Enter Maude, the 79 year old holocaust survivor turned playful peaceful protestor played by Ruth Gordon. Maude enjoys birds, trees, and posing nude for ice sculptures. Maude is Harold’s girlfriend.

Upon hearing the premise of the movie for the first time most people shudder in disgust. People get caught up in the moot details of age difference and are automatically revolted by the thought of the 2 main characters getting it on. As such, most of the people whom I’ve told should watch the movie, don’t. It’s too bad because the movie has great messages about the difference between life and living, how we can all make changes for the better, and that sometimes it takes a bit of effort in order for us to find ourselves.

Harold & Maude is a great story, with great acting, with great costume design and a great way to re-experience the 70′s (or experience for the first time if you missed that entire decade). But the icing on the cake is the unbelievable soundtrack, written and performed entirely by Cat Stevens…which was finally released just a couple months ago.

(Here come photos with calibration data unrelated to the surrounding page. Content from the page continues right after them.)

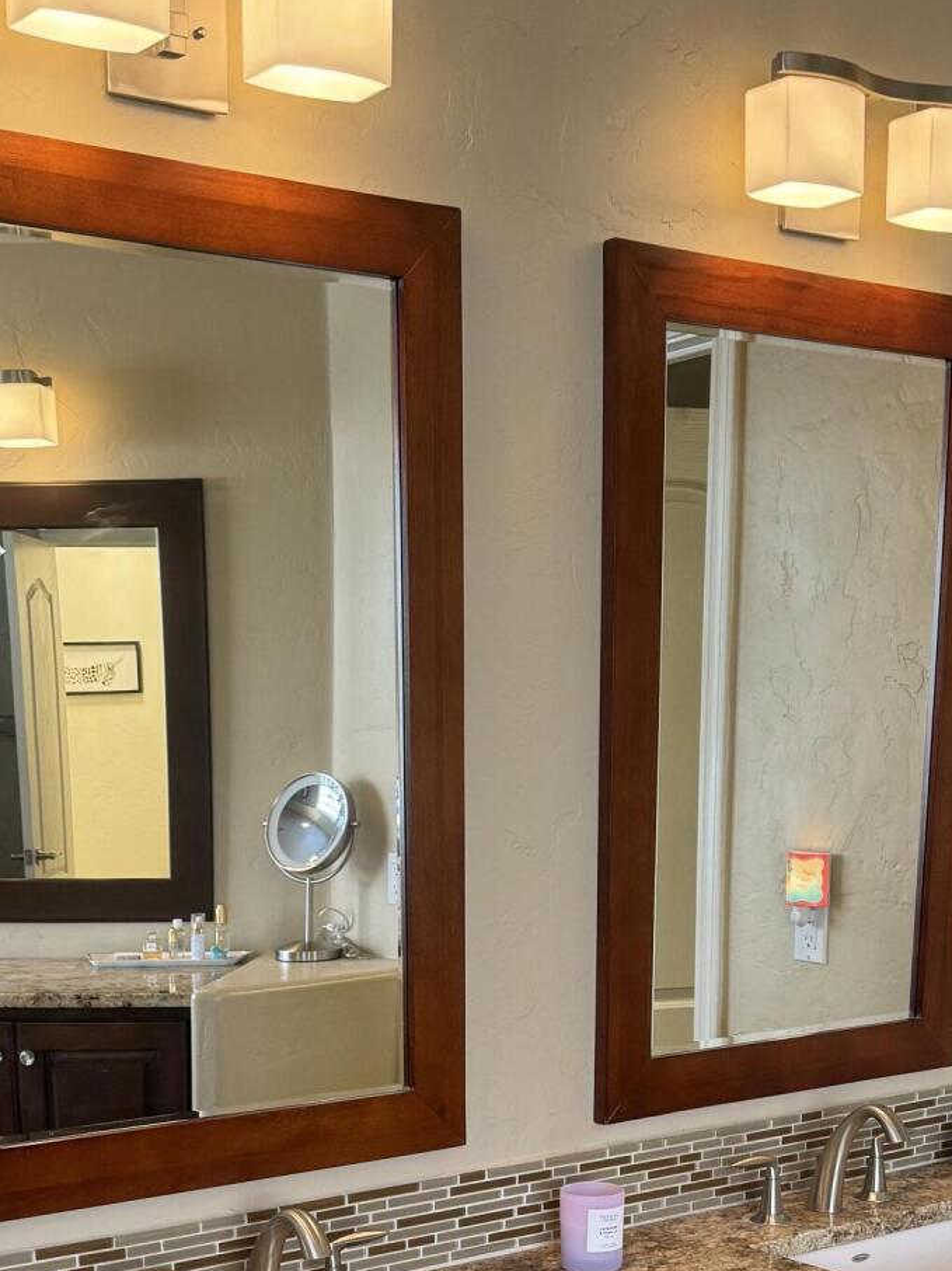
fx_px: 1944
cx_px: 468
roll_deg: +0.6
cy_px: 1195
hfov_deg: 27.5
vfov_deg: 33.8
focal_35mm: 53
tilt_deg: -13.6
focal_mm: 6.86
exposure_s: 1/60
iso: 160
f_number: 1.78
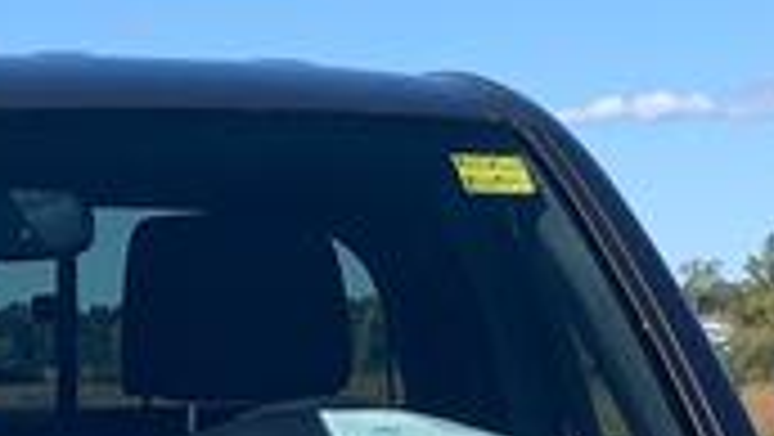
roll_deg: +1.6
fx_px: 3245
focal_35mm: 158
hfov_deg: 13.4
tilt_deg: -9.5
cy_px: 899
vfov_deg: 7.4
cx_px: -27
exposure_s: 1/1634
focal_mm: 4.25
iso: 25
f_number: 1.8
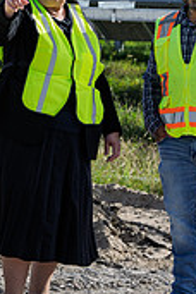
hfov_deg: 6.1
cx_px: 77
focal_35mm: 224
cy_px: 3
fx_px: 1829
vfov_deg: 9.1
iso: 200
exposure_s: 1/1000
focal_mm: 85
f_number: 5.6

That’s right – 36 years after the film was released to mixed reviews the official soundtrack was finally released. And only 2,500 copies. And only on vinyl. It’s an absolutely incredible package; a 12″ multi-colored record that’s the actual soundtrack, a 40 page full colour booklet on the making of the film, a hot pink 7″, 2 rather large posters, and a copy of Cat Stevens’ (aka Yusuf Islam) lyrics for a couple of the tracks. 40$ + 36 years = 1 great package. And it sounds great!

That all being said – why 36 years? Since this movie came out the director Hal Ashby and star Ruth Gordon both passed away; Cat Stevens turned to Islam and retitled himself Yusuf, called for the Death of John Ralston Saul, only to re-emerge 30 years later under the monicer familiar Cat Stevens brand and put out a new album. 7 years passed after the release of the movie before I was even born. I’m now 29.

For whatever the reason it matter not. The package is excellent, the movie still rocks my boat, and Cat Stevens still pens a great tune. 1 out of 1 Baldwins agree – The Harold and Maude Official Soundtrack is fantastic.